■ Problem to work on: The records below need to be repeated exactly, with every picture left out.

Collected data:
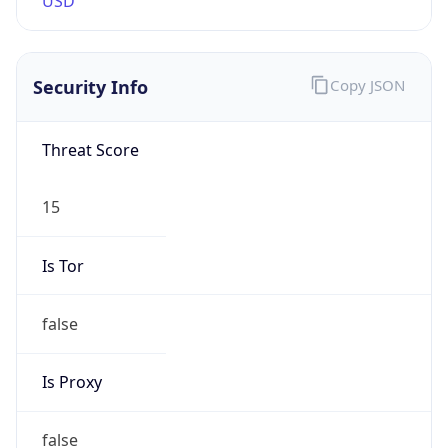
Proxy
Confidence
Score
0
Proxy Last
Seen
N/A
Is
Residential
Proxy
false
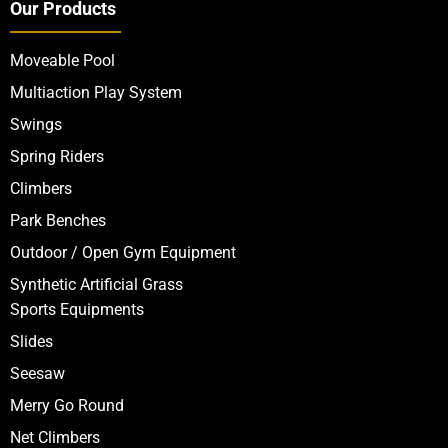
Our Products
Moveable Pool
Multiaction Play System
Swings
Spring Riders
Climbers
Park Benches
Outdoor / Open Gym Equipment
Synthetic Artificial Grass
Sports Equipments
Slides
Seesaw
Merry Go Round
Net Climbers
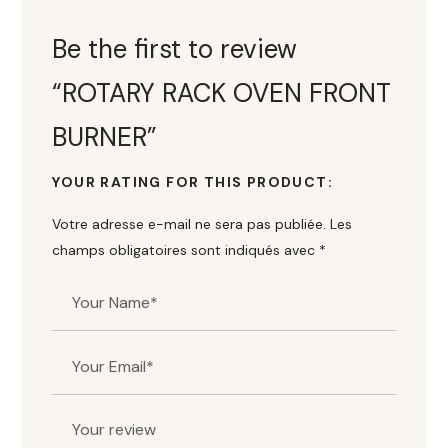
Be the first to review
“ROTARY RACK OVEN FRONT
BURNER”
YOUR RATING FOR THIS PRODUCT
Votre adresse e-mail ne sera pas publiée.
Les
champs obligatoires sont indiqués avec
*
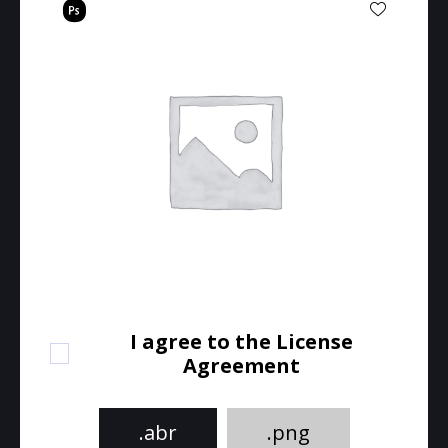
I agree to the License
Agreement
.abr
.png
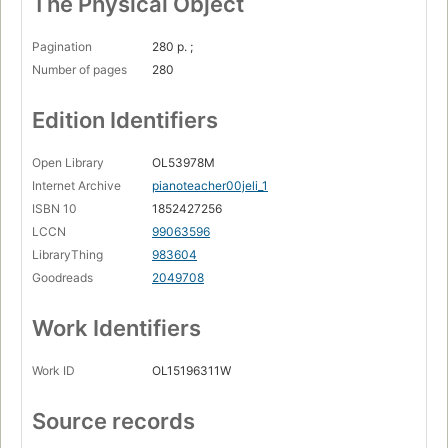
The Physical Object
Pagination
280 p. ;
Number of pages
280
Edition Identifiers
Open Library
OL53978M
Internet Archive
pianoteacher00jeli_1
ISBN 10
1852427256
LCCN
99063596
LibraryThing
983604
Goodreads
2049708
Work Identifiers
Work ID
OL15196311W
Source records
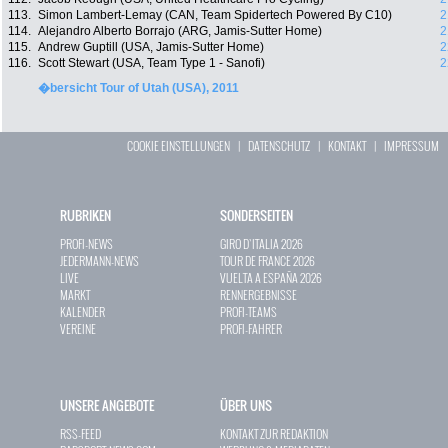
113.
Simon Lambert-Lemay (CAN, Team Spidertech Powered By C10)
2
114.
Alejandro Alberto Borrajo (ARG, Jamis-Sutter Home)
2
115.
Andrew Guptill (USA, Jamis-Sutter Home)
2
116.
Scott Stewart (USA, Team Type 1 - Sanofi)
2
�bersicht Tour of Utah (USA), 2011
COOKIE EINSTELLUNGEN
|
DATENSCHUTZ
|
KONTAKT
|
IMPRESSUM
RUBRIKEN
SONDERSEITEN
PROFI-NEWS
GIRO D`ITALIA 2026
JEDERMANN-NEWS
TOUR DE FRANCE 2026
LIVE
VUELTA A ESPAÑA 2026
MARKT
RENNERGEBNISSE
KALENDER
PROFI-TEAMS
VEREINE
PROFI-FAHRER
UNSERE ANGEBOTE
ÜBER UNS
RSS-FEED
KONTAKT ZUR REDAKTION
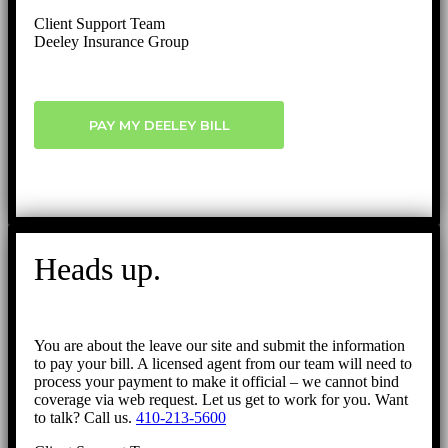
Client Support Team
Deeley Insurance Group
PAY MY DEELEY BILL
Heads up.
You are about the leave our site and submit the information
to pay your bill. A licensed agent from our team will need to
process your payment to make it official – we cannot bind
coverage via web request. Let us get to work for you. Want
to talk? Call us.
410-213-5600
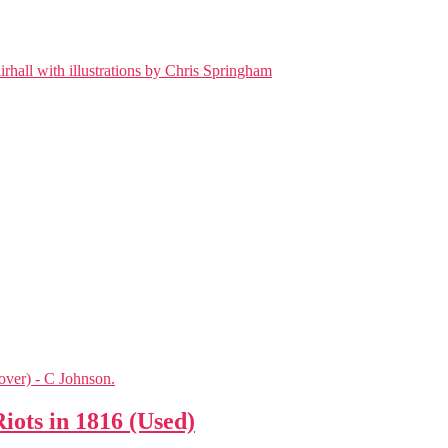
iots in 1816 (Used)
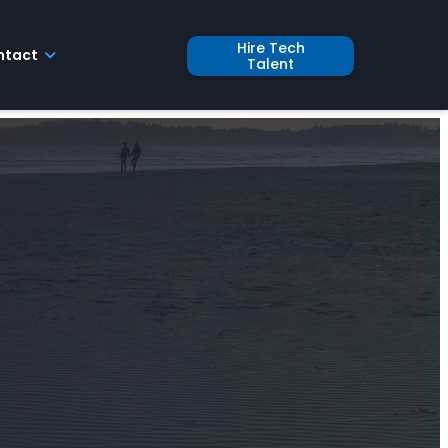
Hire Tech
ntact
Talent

■ Task output:
Proxy
Confidence
Score
0
Proxy Last
Seen
N/A
Is
Residential
Proxy
false
Our Products
Moveable Pool
Multiaction Play System
Swings
Spring Riders
Climbers
Park Benches
Outdoor / Open Gym Equipment
Synthetic Artificial Grass
Sports Equipments
Slides
Seesaw
Merry Go Round
Net Climbers
Be the first to review
“ROTARY RACK OVEN FRONT
BURNER”
YOUR RATING FOR THIS PRODUCT
Votre adresse e-mail ne sera pas publiée.
Les
champs obligatoires sont indiqués avec
*
I agree to the License
Agreement
.abr
.png
The Physical Object
Pagination
280 p. ;
Number of pages
280
Edition Identifiers
Open Library
OL53978M
Internet Archive
pianoteacher00jeli_1
ISBN 10
1852427256
LCCN
99063596
LibraryThing
983604
Goodreads
2049708
Work Identifiers
Work ID
OL15196311W
Source records
113.
Simon Lambert-Lemay (CAN, Team Spidertech Powered By C10)
2
114.
Alejandro Alberto Borrajo (ARG, Jamis-Sutter Home)
2
115.
Andrew Guptill (USA, Jamis-Sutter Home)
2
116.
Scott Stewart (USA, Team Type 1 - Sanofi)
2
�bersicht Tour of Utah (USA), 2011
COOKIE EINSTELLUNGEN
|
DATENSCHUTZ
|
KONTAKT
|
IMPRESSUM
RUBRIKEN
SONDERSEITEN
PROFI-NEWS
GIRO D`ITALIA 2026
JEDERMANN-NEWS
TOUR DE FRANCE 2026
LIVE
VUELTA A ESPAÑA 2026
MARKT
RENNERGEBNISSE
KALENDER
PROFI-TEAMS
VEREINE
PROFI-FAHRER
UNSERE ANGEBOTE
ÜBER UNS
RSS-FEED
KONTAKT ZUR REDAKTION
Client Support Team
Deeley Insurance Group
PAY MY DEELEY BILL
Heads up.
You are about the leave our site and submit the information
to pay your bill. A licensed agent from our team will need to
process your payment to make it official – we cannot bind
coverage via web request. Let us get to work for you. Want
to talk? Call us.
410-213-5600
iots in 1816 (Used)
Hire Tech
ntact
Talent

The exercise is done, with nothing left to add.